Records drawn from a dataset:

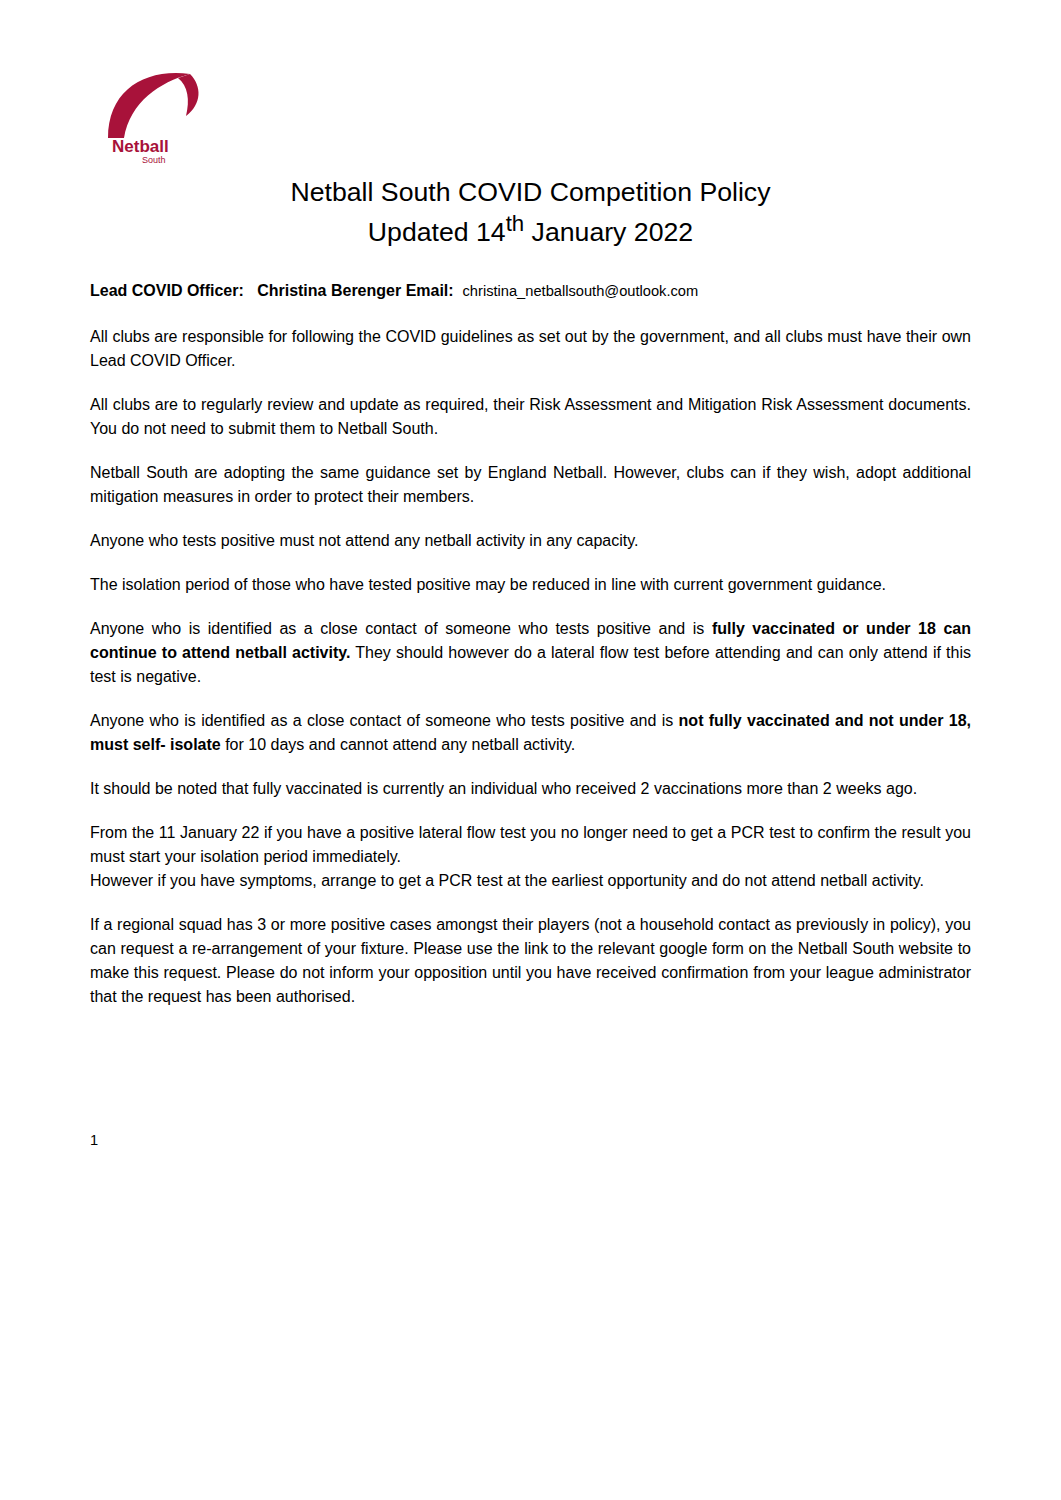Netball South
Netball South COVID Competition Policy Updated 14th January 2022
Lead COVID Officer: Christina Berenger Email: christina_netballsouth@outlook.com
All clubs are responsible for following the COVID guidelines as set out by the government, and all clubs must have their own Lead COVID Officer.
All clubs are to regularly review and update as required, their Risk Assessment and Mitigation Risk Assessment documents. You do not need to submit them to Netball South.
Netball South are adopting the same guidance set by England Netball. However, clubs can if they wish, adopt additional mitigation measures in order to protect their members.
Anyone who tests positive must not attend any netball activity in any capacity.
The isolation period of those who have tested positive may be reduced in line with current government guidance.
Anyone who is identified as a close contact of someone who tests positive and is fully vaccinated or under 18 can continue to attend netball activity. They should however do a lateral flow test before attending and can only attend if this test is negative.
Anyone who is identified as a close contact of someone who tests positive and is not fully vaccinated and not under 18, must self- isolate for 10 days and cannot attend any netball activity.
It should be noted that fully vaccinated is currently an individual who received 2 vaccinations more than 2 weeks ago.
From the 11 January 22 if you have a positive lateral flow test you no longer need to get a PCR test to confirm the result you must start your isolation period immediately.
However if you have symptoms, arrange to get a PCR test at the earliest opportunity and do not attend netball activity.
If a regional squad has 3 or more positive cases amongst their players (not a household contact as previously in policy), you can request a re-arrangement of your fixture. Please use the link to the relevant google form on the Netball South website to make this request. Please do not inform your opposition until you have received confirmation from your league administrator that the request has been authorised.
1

**Directions:** Write out all the entries precisely as given, omitting each image.

**Solved exercise:**
Netball South
Netball South COVID Competition Policy Updated 14th January 2022
Lead COVID Officer: Christina Berenger Email: christina_netballsouth@outlook.com
All clubs are responsible for following the COVID guidelines as set out by the government, and all clubs must have their own Lead COVID Officer.
All clubs are to regularly review and update as required, their Risk Assessment and Mitigation Risk Assessment documents. You do not need to submit them to Netball South.
Netball South are adopting the same guidance set by England Netball. However, clubs can if they wish, adopt additional mitigation measures in order to protect their members.
Anyone who tests positive must not attend any netball activity in any capacity.
The isolation period of those who have tested positive may be reduced in line with current government guidance.
Anyone who is identified as a close contact of someone who tests positive and is fully vaccinated or under 18 can continue to attend netball activity. They should however do a lateral flow test before attending and can only attend if this test is negative.
Anyone who is identified as a close contact of someone who tests positive and is not fully vaccinated and not under 18, must self- isolate for 10 days and cannot attend any netball activity.
It should be noted that fully vaccinated is currently an individual who received 2 vaccinations more than 2 weeks ago.
From the 11 January 22 if you have a positive lateral flow test you no longer need to get a PCR test to confirm the result you must start your isolation period immediately.
However if you have symptoms, arrange to get a PCR test at the earliest opportunity and do not attend netball activity.
If a regional squad has 3 or more positive cases amongst their players (not a household contact as previously in policy), you can request a re-arrangement of your fixture. Please use the link to the relevant google form on the Netball South website to make this request. Please do not inform your opposition until you have received confirmation from your league administrator that the request has been authorised.
1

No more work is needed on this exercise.